On pourrait en terminer sur ce point en rappelant qu'il y a peut-être quatre ans (sans doute pour la sortie de Watchmen), Zack Snyder interviewé pour le journal Mad Movies avait déclaré en substance que s'il devait réaliser une version de Superman (le projet Man of Steel n'était pas encore né), il lui paraissait important de montrer que, s'il le voulait, le personnage avait entre ses mains le pouvoir de détruire la Terre - idée fascinante et franchement effrayante à la fois. Quelques années plus tard on croyait cette thématique enterrée, du moment que Snyder se retrouvait un peu les mains liées : technicien à la solde d'un scénario pré-écrit par David S. Goyer dans un projet supervisé par Christopher Nolan auréolé de ses derniers succès. Eh bien, contre toute attente, on concédera au réalisateur d'être largement parvenu à injecter ses propres préoccupations dans un script qui ne les appelait pas de manière évidente. On appelle ça un auteur.

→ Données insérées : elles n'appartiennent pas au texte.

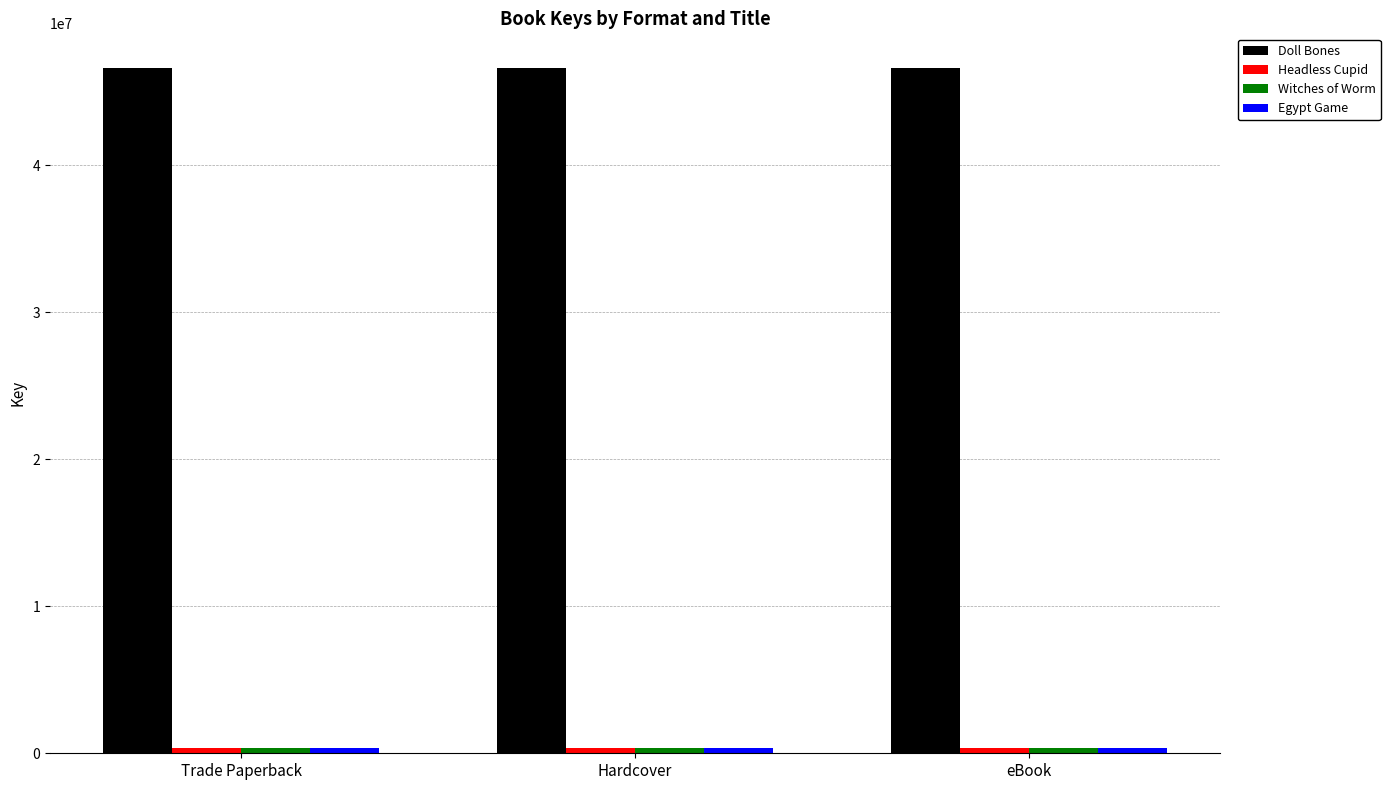

The value of Doll Bones at Trade Paperback is 26860078. True or false?

False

C'est peut-être aussi de ce côté qu'il faut aller chercher le sens du dernier acte exubérant de Man of Steel, premier du nom : Kal-El ne s'est pas complètement trouvé. Nul doute que Clark, journaliste au Daily Planet, l'y aidera ! C'est en tout cas ce que suggère le générique de fin composé par Hans Zimmer, qui commence sur le motif musical de l'Homme d'Acier et fait déborder toute sa fougue tonitruante... pour retrouver finalement le petit thème au piano dédié au jeune Clark. L'être humain est imparfait : c'est à la part humaine de Superman que le film n'a de cesse de nous ramener.